Monday, November 24, 2008
It’s obscene. Of the $61.5 billion paid by Big Tobacco in a 1998 class-action lawsuit, only one-third has gone to health care and only 4 percent to anti-smoking efforts.
An Associated Press analysis finds money going to such things as a museum in Alaska, a Niagara, N.Y., golf course and a dog catcher in Lincoln, Neb.
It’s a black eye for states and communities that accepted the money on the pretense that they would address smoking’s costs or would curb those costs with anti-smoking efforts.
Amid this outrage, it feels good to report that McLennan County serves as a model that others should have emulated.
In 1999 it created a trust fund for the county’s share of state disbursements (which thus far amount to $4.1 million). It committed itself to increased annual increments of roughly $200,000 to $250,000 a year to the Family Health Center.
Under this approach, the fund grows as an endowment and the center gets the interest accrued.
Family Health Center chief financial officer Allan Patterson has praised the arrangement as one of the best applications of tobacco funds in the country. He’s right.

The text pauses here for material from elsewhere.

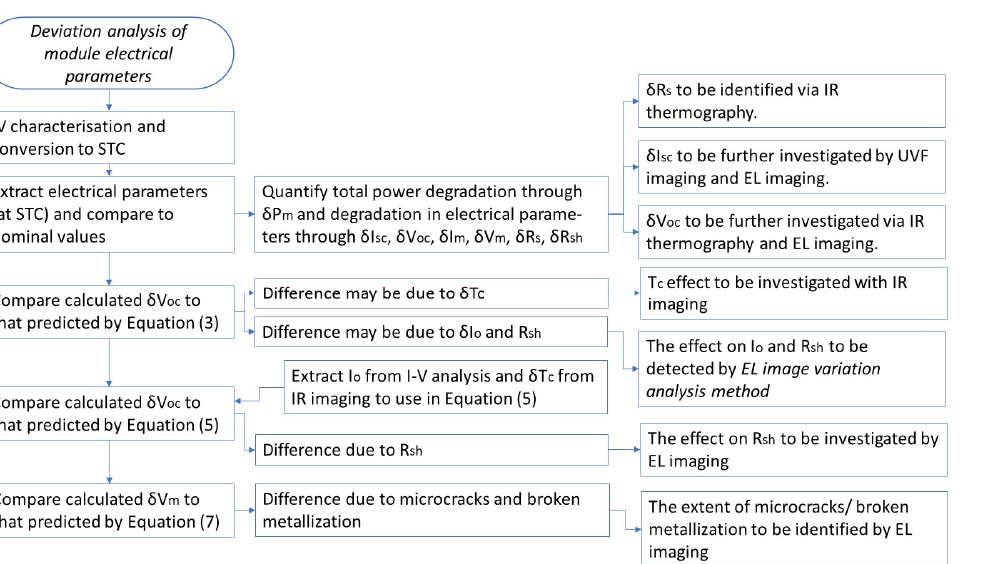
Figure 11. Functional flow-block diagram illustrating the deviation analysis of module-electrical- parameter methodology and synergy with other NDT techniques.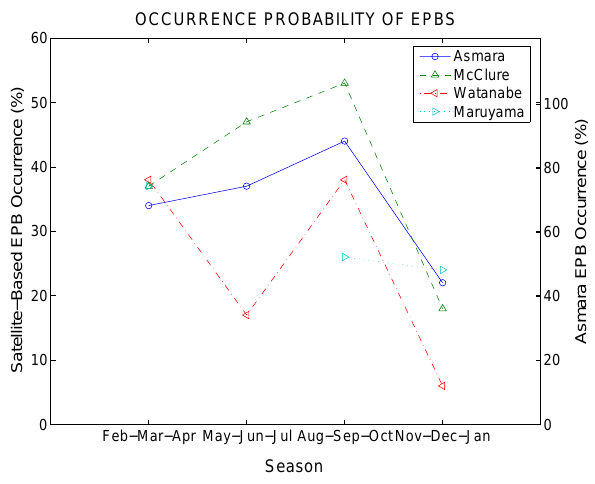
Fig. 10. Seasonal variation of occurrence probability of EPBs at 40 ◦ comparing Asmara with McClure et al. (1998), Watanabe and Oya (1986), and Maruyama and Matuura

Unlike plunging the money into one-time purchases or operating costs, using it to increase funding to the Family Health Center has a considerable payback in preventive care and wellness in McLennan County.
This smart use of the tobacco dollars helped address the uneven funding situation for the former Family Practice Center, for which the city of Waco was carrying more of its share of the load. It also supplemented the county’s onerous efforts to help working poor people with their health care. Indigent care is a county obligation, one of the costliest.
Steady support from the city and county, plus designation as a federally qualified health center, has enabled Family Health to expand operations in amazing ways, including dental clinics and school-based health clinics.
County commissioners draw their share of criticism, often rightfully. But when they do something visionary, it’s worth noting.
What they did nine years ago with tobacco dollars was exactly that.







Comments
By KDF
Nov 24, 2008 11:02 AM | Link to this
You know, I just don't quite get it. Tobacco is bad for you, right? So let us tax it to spend money against it, right? And only a few percent of the money is actually doing that, right?